### What is being asked
Copy the text of every row below line for line, with each line unchanged, and leave the pictures out.

### Task input
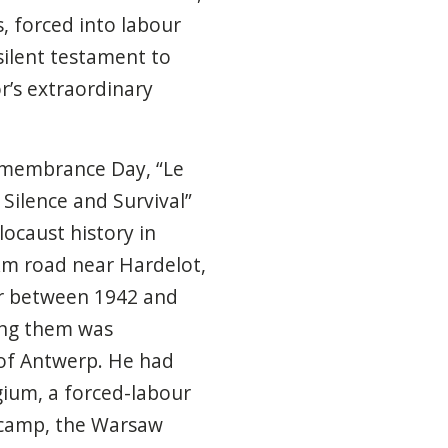
, forced into labour
silent testament to
or’s extraordinary
emembrance Day, “Le
Silence and Survival”
locaust history in
km road near Hardelot,
ur between 1942 and
ong them was
of Antwerp. He had
gium, a forced-labour
 camp, the Warsaw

### Output of the task
, forced into labour
silent testament to
or’s extraordinary
emembrance Day, “Le
Silence and Survival”
locaust history in
km road near Hardelot,
ur between 1942 and
ong them was
of Antwerp. He had
gium, a forced-labour
 camp, the Warsaw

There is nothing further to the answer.